Department of Plant Sciences and Entomology, University of Rhode Island, Kingston, RI.
URI TickEncounter Resource Center, University of Rhode Island, Kingston, RI.
J Med Entomol. 2021 Mar 12;58(2):837-846. doi: 10.1093/jme/tjaa196.
Tick identification is critical for assessing disease risk from a tick bite and for determining requisite treatment. Data from the University of Rhode Island's TickEncounter Resource Center's photo-based surveillance system, TickSpotters, indicate that users incorrectly identified their submitted specimen 83% of the time. Of the top four most commonly submitted tick species, western blacklegged ticks (Ixodes pacificus Cooley & Kohls [Ixodida: Ixodidae]) had the largest proportion of unidentified or misidentified submissions (87.7% incorrectly identified to species), followed by lone star ticks (Amblyomma americanum Linneaus [Ixodida: Ixodidae]; 86.8% incorrect), American dog ticks (Dermacentor variabilis Say [Ixodida: Ixodidae]; 80.7% incorrect), and blacklegged ticks (Ixodes scapularis Say [Ixodida: Ixodidae]; 77.1% incorrect). More than one quarter of participants (26.3%) submitted photographs of ticks that had been feeding for at least 2.5 d, suggesting heightened risk. Logistic regression generalized linear models suggested that participants were significantly more likely to misidentify nymph-stage ticks than adult ticks (odds ratio [OR] = 0.40, 95% confidence interval [CI]: 0.23, 0.68, P < 0.001). Ticks reported on pets were more likely to be identified correctly than those found on humans (OR = 1.07, 95% CI: 1.01-2.04, P < 0.001), and ticks feeding for 2.5 d or longer were more likely to be misidentified than those having fed for one day or less (OR = 0.43, 95% CI: 0.29-0.65, P < 0.001). State and region of residence and season of submission did not contribute significantly to the optimal model. These findings provide targets for future educational efforts and underscore the value of photograph-based tick surveillance to elucidate these knowledge gaps.

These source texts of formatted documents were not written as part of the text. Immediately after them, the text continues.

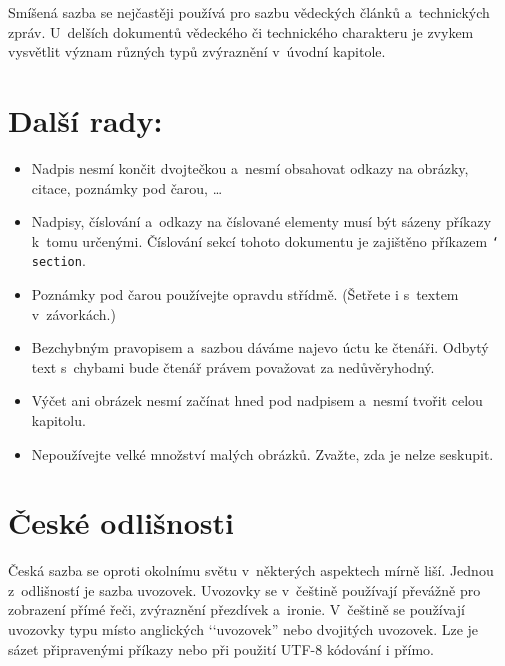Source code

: \documentclass[a4paper, 10pt, twocolumn]{article}
\begin{document}
  Smíšená sazba se nejčastěji používá pro sazbu vědec\-kých článků a~technických zpráv.
  U~delších dokumentů vědeckého či technického charakteru je zvykem vysvětlit význam různých typů zvýraznění v~úvodní kapitole.  
  
  \section{Další rady:}

  \begin{itemize}
    \item Nadpis nesmí končit dvojtečkou a~nesmí obsahovat odkazy na obrázky, citace, poznámky pod čarou, \dots

    \item Nadpisy, číslování a~odkazy na číslované elementy musí být sázeny příkazy k~tomu určenými.
    Číslo\-vání sekcí tohoto dokumentu je zajištěno příkazem \texttt{\char`\\section}.

    \item Poznámky pod čarou\footnotemark{} používejte opravdu střídmě.
    (Šetřete i s~textem v~závorkách.)

    \item Bezchybným pravopisem a~sazbou dáváme najevo úctu ke čtenáři.
    Odbytý text s~chybami bude čtenář právem považovat za nedůvěryhodný.

    \item Výčet ani obrázek nesmí začínat hned pod nadpisem a~nesmí tvořit celou kapitolu.

    \item Nepoužívejte velké množství malých obrázků.
    Zvažte, zda je nelze seskupit.
  \end{itemize}

  \section{České odlišnosti}

  Česká sazba se oproti okolnímu světu v~některých aspek\-tech mírně liší.
  Jednou z~odlišností je sazba uvozovek.
  Uvozovky se v~češtině používají převážně pro zobrazení přímé řeči, zvýraznění přezdívek a~ironie.
  V~češtině se používají uvozovky typu  místo anglických ‘‘uvozovek” nebo dvojitých \textquotedbl{}uvozovek\textquotedbl{}.
  Lze je sázet připravenými příkazy nebo při použití UTF-8 kódování i přímo.
\end{document}
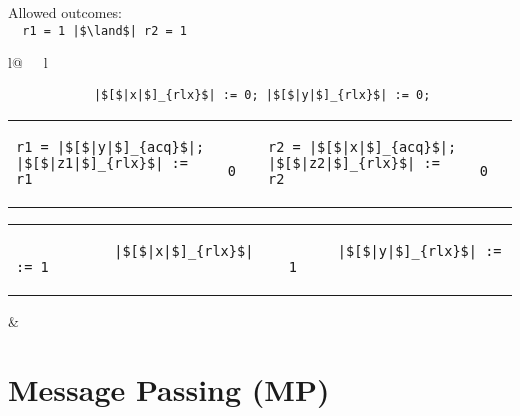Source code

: \begin{minipage}[t]{0.2\linewidth}
Allowed outcomes:\\
\lstinline{  r1 = 1 |$\land$| r2 = 1}\\
\end{minipage}
%
\begin{minipage}[t]{0.4\linewidth}
\vspace{-.2cm}
  \begin{tabular}{l@{\ \ \ }l}
    \begin{minipage}[l]{4.3cm} \small
\begin{lstlisting}
            |$[$|x|$]_{rlx}$| := 0; |$[$|y|$]_{rlx}$| := 0;
\end{lstlisting}
\vspace{-.2cm}
\begin{tabular}{l||l||l||l}
\begin{lstlisting}
r1 = |$[$|y|$]_{acq}$|;
|$[$|z1|$]_{rlx}$| := r1
\end{lstlisting}
\hspace{.6cm}
&
\begin{lstlisting}
  0
\end{lstlisting}
\hspace{.6cm}
&
\begin{lstlisting}
r2 = |$[$|x|$]_{acq}$|;
|$[$|z2|$]_{rlx}$| := r2
\end{lstlisting}
\hspace{.6cm}
&
\begin{lstlisting}
  0
\end{lstlisting}
\end{tabular}

\vspace{-1pt}
\begin{tabular}{l||l}
  \begin{lstlisting}
            |$[$|x|$]_{rlx}$| := 1
  \end{lstlisting}
\hspace{2.52em}
&
  \begin{lstlisting}
      |$[$|y|$]_{rlx}$| := 1
  \end{lstlisting}
\end{tabular}
    \end{minipage}
&
  \end{tabular}
\end{minipage}
\litmusTestEnd

\section{Message Passing (MP)}
\label{app:mp}


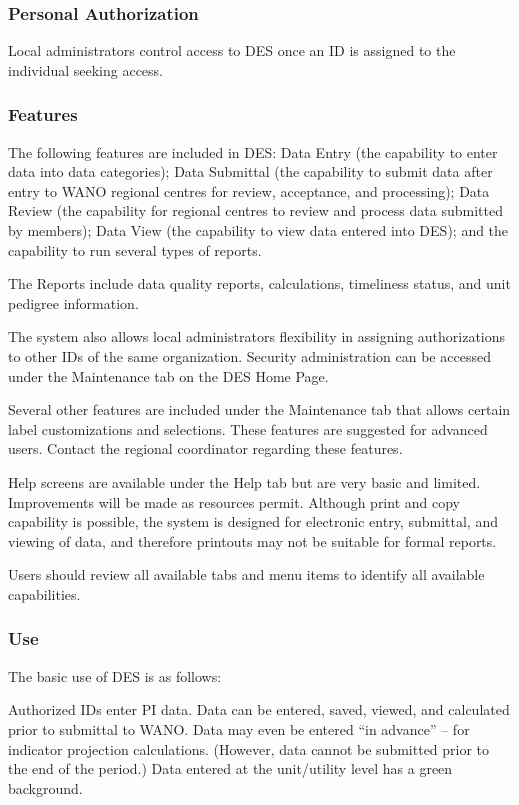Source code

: \subsubsection{Personal Authorization}

Local administrators control access to DES once an ID is assigned to the individual seeking access.

\subsubsection{Features}

The following features are included in DES:  Data Entry (the capability to enter data into data categories); Data Submittal (the capability to submit data after entry to WANO regional centres for review, acceptance, and processing); Data Review (the capability for regional centres to review and process data submitted by members); Data View (the capability to view data entered into DES); and the capability to run several types of reports.

The Reports include data quality reports, calculations, timeliness status, and unit pedigree information.

The system also allows local administrators flexibility in assigning authorizations to other IDs of the same organization.  Security administration can be accessed under the Maintenance tab on the DES Home Page.

Several other features are included under the Maintenance tab that allows certain label customizations and selections. These features are suggested for advanced users.  Contact the regional coordinator regarding these features.

Help screens are available under the Help tab but are very basic and limited. Improvements will be made as resources permit. Although print and copy capability is possible, the system is designed for electronic entry, submittal, and viewing of data, and therefore printouts may not be suitable for formal reports.

Users should review all available tabs and menu items to identify all available capabilities.

\subsubsection{Use}

The basic use of DES is as follows:

Authorized IDs enter PI data. Data can be entered, saved, viewed, and calculated prior to submittal to WANO. Data may even be entered “in advance” – for indicator projection calculations. (However, data cannot be submitted prior to the end of the period.)  Data entered at the unit/utility level has a green background.

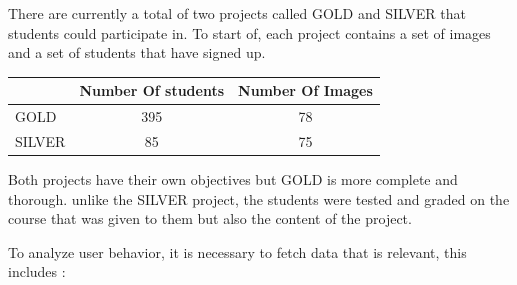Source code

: \documentclass[a4paper,11pt]{report}
\numberwithin{figure}{section} %
\begin{document}
          There are currently a total of two projects called GOLD and SILVER that students could participate in. To start of, each project contains a set of images and a set of students that have signed up.
          
          \begin{center}
          \begin{tabular}{| l | c | c |}
          \hline
           & Number Of students & Number Of Images \\ \hline
           GOLD & 395 & 78 \\ \hline
           SILVER & 85 & 75 \\
          \hline
          \end{tabular}
          \end{center}

		  Both projects have their own objectives but GOLD is more complete and thorough. unlike the SILVER project, the students were tested and graded on the course that was given to them but also the content of the project.
         
          To analyze user behavior, it is necessary to fetch data that is relevant, this includes :
          
\end{document}
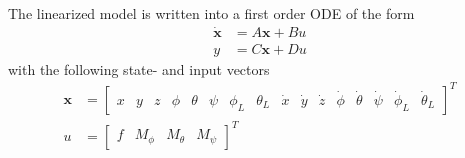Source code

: %
%
%
The linearized model is written into a first order ODE of the form
\begin{align}\label{eq:app.ss}
\mathbf{\dot{x} }&=A\mathbf{x}+Bu\\
y&=C\mathbf{x}+Du
\end{align}
with the following state- and input vectors
\begin{equation}\label{key}
\begin{aligned}
\mathbf{x}&=\begin{bmatrix}
x&y&z&\phi&\theta&\psi&\phi_L&\theta_L&\dot{x}&\dot{y}&\dot{z}&\dot{\phi}&\dot{\theta}&\dot{\psi}&\dot{\phi}_L&\dot{\theta}_L
\end{bmatrix}^T\\
u&=\begin{bmatrix}
f&M_\phi&M_\theta&M_\psi
\end{bmatrix}^T
\end{aligned}
\end{equation}

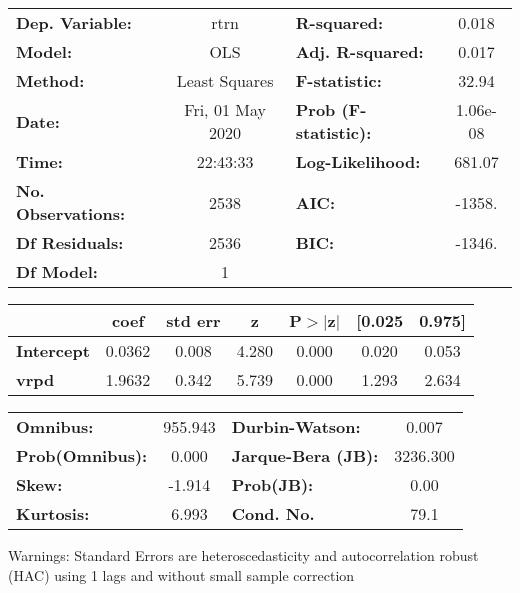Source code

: \begin{center}
\begin{tabular}{lclc}
\toprule
\textbf{Dep. Variable:}    &       rtrn       & \textbf{  R-squared:         } &     0.018   \\
\textbf{Model:}            &       OLS        & \textbf{  Adj. R-squared:    } &     0.017   \\
\textbf{Method:}           &  Least Squares   & \textbf{  F-statistic:       } &     32.94   \\
\textbf{Date:}             & Fri, 01 May 2020 & \textbf{  Prob (F-statistic):} &  1.06e-08   \\
\textbf{Time:}             &     22:43:33     & \textbf{  Log-Likelihood:    } &    681.07   \\
\textbf{No. Observations:} &        2538      & \textbf{  AIC:               } &    -1358.   \\
\textbf{Df Residuals:}     &        2536      & \textbf{  BIC:               } &    -1346.   \\
\textbf{Df Model:}         &           1      & \textbf{                     } &             \\
\bottomrule
\end{tabular}
\begin{tabular}{lcccccc}
                   & \textbf{coef} & \textbf{std err} & \textbf{z} & \textbf{P$> |$z$|$} & \textbf{[0.025} & \textbf{0.975]}  \\
\midrule
\textbf{Intercept} &       0.0362  &        0.008     &     4.280  &         0.000        &        0.020    &        0.053     \\
\textbf{vrpd}      &       1.9632  &        0.342     &     5.739  &         0.000        &        1.293    &        2.634     \\
\bottomrule
\end{tabular}
\begin{tabular}{lclc}
\textbf{Omnibus:}       & 955.943 & \textbf{  Durbin-Watson:     } &    0.007  \\
\textbf{Prob(Omnibus):} &   0.000 & \textbf{  Jarque-Bera (JB):  } & 3236.300  \\
\textbf{Skew:}          &  -1.914 & \textbf{  Prob(JB):          } &     0.00  \\
\textbf{Kurtosis:}      &   6.993 & \textbf{  Cond. No.          } &     79.1  \\
\bottomrule
\end{tabular}
\end{center}

Warnings: \newline
 [1] Standard Errors are heteroscedasticity and autocorrelation robust (HAC) using 1 lags and without small sample correction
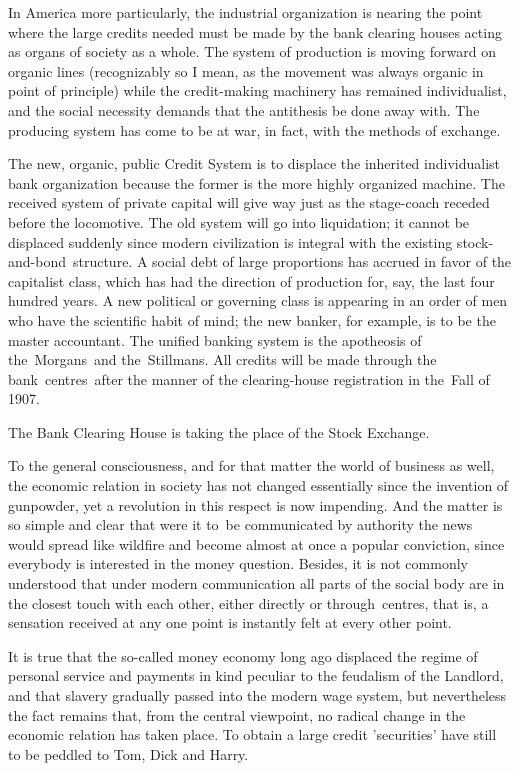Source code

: \documentclass[twoside,symmetric,nobib,justified]{tufte-book}
\begin{document}
In America more particularly, the industrial organization is nearing the
point where the large credits needed must be made by the bank clearing
houses acting as organs of society as a whole. The system of production
is moving forward on organic lines (recognizably so I mean, as the
movement was always organic in point of principle) while the
credit-making machinery has remained individualist, and the social
necessity demands that the antithesis be done away with. The producing
system has come to be at war, in fact, with the methods of exchange.~

The new, organic, public Credit System is to displace the inherited
individualist bank organization because the former is the more highly
organized machine. The received system of private capital will give way
just as the stage-coach receded before the locomotive. The old system
will go into liquidation; it cannot be displaced suddenly since modern
civilization is integral with the existing stock-and-bond~structure. A
social debt of large proportions has accrued in favor of the capitalist
class, which has had the direction of production for, say, the last four
hundred years. A new political or governing class is appearing in an
order of men who have the scientific habit of mind; the new banker, for
example, is to be the master accountant. The unified banking system is
the apotheosis of the~Morgans~and the~Stillmans. All credits will be
made through the bank~centres~after the manner of the clearing-house
registration in the~Fall of 1907.~

The Bank Clearing House is taking the place of the Stock Exchange.~

To the general consciousness, and for that matter the world of business
as well, the economic relation in society has not changed essentially
since the invention of gunpowder, yet a revolution in this respect is
now impending. And the matter is so simple and clear that were it to~be
communicated by authority the news would spread like wildfire and become
almost at once a popular conviction, since everybody is interested in
the money question. Besides, it is not commonly understood that under
modern communication all parts of the social body are in the closest
touch with each other, either directly or through~centres, that is, a
sensation received at any one point is instantly felt at every other
point.~

It is true that the so-called money economy long ago displaced the
regime of personal service and payments in kind peculiar to the
feudalism of the Landlord, and that slavery gradually passed into the
modern wage system, but nevertheless the fact remains that, from the
central viewpoint, no radical change in the economic relation has taken
place. To obtain a large credit 'securities' have still to be peddled to
Tom, Dick and Harry.~
\end{document}

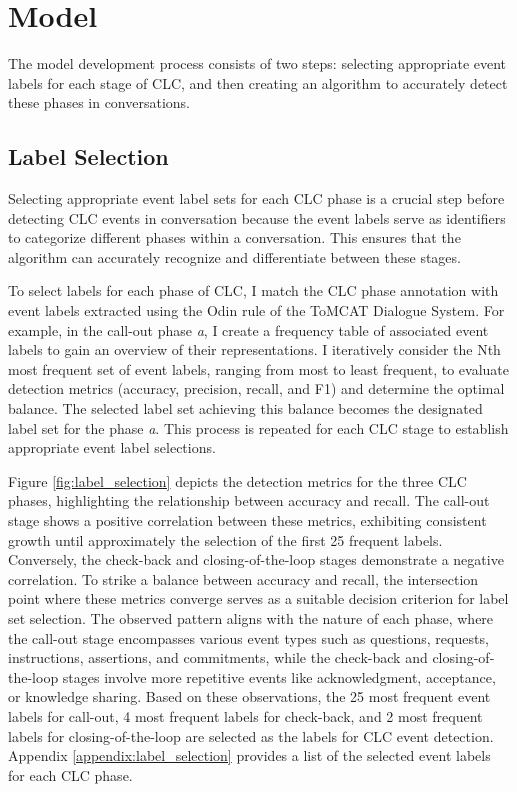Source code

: \documentclass[11pt]{article}
\begin{document}
\section{Model}
The model development process consists of two steps: selecting appropriate event labels for each stage of CLC, and then creating an algorithm to accurately detect these phases in conversations.

\subsection{Label Selection}
Selecting appropriate event label sets for each CLC phase is a crucial step before detecting CLC events in conversation because the event labels serve as identifiers to categorize different phases within a conversation. This ensures that the algorithm can accurately recognize and differentiate between these stages.

To select labels for each phase of CLC, I match the CLC phase annotation with event labels extracted using the Odin rule of the ToMCAT Dialogue System. For example, in the call-out phase \textit{a}, I create a frequency table of associated event labels to gain an overview of their representations. I iteratively consider the Nth most frequent set of event labels, ranging from most to least frequent, to evaluate detection metrics (accuracy, precision, recall, and F1) and determine the optimal balance. The selected label set achieving this balance becomes the designated label set for the phase \textit{a}. This process is repeated for each CLC stage to establish appropriate event label selections. 

Figure \ref{fig:label_selection} depicts the detection metrics for the three CLC phases, highlighting the relationship between accuracy and recall. The call-out stage shows a positive correlation between these metrics, exhibiting consistent growth until approximately the selection of the first 25 frequent labels. Conversely, the check-back and closing-of-the-loop stages demonstrate a negative correlation. To strike a balance between accuracy and recall, the intersection point where these metrics converge serves as a suitable decision criterion for label set selection. The observed pattern aligns with the nature of each phase, where the call-out stage encompasses various event types such as questions, requests, instructions, assertions, and commitments, while the check-back and closing-of-the-loop stages involve more repetitive events like acknowledgment, acceptance, or knowledge sharing. Based on these observations, the 25 most frequent event labels for call-out, 4 most frequent labels for check-back, and 2 most frequent labels for closing-of-the-loop are selected as the labels for CLC event detection. Appendix \ref{appendix:label_selection} provides a list of the selected event labels for each CLC phase.
\end{document}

蜱虫鉴定对于评估蜱虫叮咬的疾病风险和确定必要的治疗至关重要。罗德岛大学蜱虫监测中心基于照片的监测系统“蜱虫发现者”(TickSpotters)的数据显示,用户对提交的样本识别错误的比例高达 83%。在提交的四种最常见的蜱虫中,西部黑腿蜱(Ixodes pacificus Cooley & Kohls [Ixodida: Ixodidae])的鉴定错误率最高(87.7%),其次是孤星蜱(Amblyomma americanum Linneaus [Ixodida: Ixodidae];86.8%错误),美洲犬蜱(Dermacentor variabilis Say [Ixodida: Ixodidae];80.7%错误)和鹿革蜱(Ixodes scapularis Say [Ixodida: Ixodidae];77.1%错误)。超过四分之一的参与者(26.3%)提交了至少已吸食 2.5 天的蜱虫照片,表明风险较高。逻辑回归广义线性模型表明,参与者识别若虫期蜱虫的错误率显著高于成蜱(比值比[OR] = 0.40,95%置信区间[CI]:0.23,0.68,P < 0.001)。与在人体上发现的蜱虫相比,在宠物身上报告的蜱虫更有可能被正确识别(OR = 1.07,95% CI:1.01-2.04,P < 0.001),而吸食 2.5 天或更长时间的蜱虫更有可能被错误识别,而吸食一天或更短时间的蜱虫则不太可能被错误识别(OR = 0.43,95% CI:0.29-0.65,P < 0.001)。居住州和地区以及提交季节对最优模型没有显著贡献。这些发现为未来的教育工作提供了目标,并强调了基于照片的蜱虫监测在阐明这些知识差距方面的价值。